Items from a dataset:
• • • • • • •

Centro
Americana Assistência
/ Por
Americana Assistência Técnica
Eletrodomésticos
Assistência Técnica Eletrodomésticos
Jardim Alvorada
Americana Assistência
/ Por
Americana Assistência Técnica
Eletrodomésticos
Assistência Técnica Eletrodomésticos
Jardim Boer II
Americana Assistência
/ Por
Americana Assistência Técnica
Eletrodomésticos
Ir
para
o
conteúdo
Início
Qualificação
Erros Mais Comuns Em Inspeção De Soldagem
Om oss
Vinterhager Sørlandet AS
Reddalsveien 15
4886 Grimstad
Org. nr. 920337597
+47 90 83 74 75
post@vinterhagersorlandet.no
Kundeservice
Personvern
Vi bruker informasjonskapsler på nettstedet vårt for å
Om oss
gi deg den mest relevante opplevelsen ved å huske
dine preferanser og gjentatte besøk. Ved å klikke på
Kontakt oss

• • • • • • •

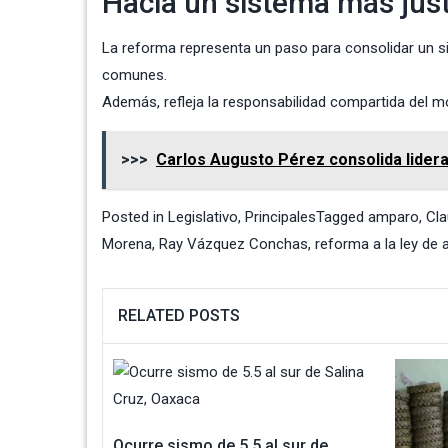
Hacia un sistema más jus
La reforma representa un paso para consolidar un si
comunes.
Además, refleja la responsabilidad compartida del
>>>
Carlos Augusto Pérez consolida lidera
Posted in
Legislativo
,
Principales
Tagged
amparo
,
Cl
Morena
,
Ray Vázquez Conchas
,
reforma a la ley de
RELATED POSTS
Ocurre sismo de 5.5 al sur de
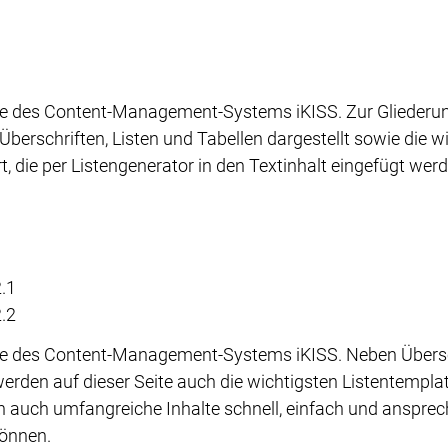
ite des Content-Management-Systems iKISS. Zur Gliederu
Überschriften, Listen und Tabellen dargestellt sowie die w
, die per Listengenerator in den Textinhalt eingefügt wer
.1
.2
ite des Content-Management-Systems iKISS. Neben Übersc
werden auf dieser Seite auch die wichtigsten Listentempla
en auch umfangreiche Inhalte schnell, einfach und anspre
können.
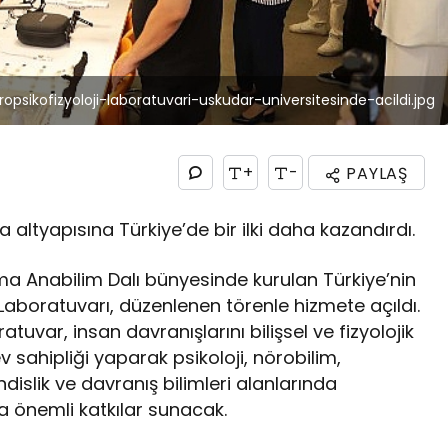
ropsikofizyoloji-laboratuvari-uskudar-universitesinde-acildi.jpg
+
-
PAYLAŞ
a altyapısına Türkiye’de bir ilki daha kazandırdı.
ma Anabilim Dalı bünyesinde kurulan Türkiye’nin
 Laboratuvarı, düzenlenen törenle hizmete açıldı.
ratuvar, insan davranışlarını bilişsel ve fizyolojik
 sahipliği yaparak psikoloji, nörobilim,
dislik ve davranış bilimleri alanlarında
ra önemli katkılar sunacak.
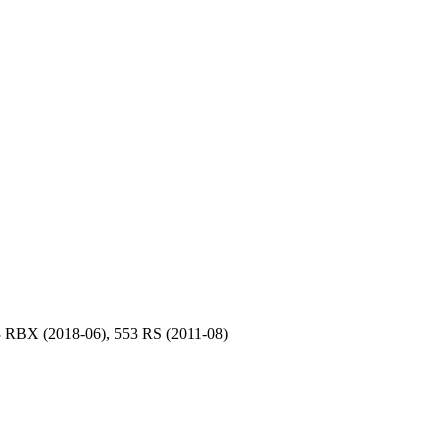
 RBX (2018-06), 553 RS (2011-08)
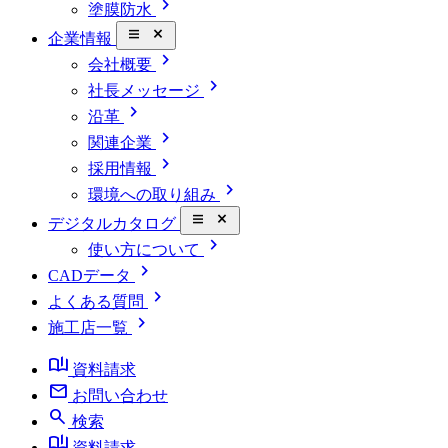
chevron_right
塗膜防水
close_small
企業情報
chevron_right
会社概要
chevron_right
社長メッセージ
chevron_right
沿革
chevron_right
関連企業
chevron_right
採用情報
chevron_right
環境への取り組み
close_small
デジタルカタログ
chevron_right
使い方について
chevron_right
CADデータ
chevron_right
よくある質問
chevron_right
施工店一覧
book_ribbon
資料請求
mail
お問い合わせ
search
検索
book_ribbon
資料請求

• • • • • • •

## Work instruction
Only the lines above from the line with "post@vinterhagersorlandet.no" to the line with "Kontakt oss", those two lines included, should be reproduced exactly.

## Written answer
post@vinterhagersorlandet.no
Kundeservice
Personvern
Vi bruker informasjonskapsler på nettstedet vårt for å
Om oss
gi deg den mest relevante opplevelsen ved å huske
dine preferanser og gjentatte besøk. Ved å klikke på
Kontakt oss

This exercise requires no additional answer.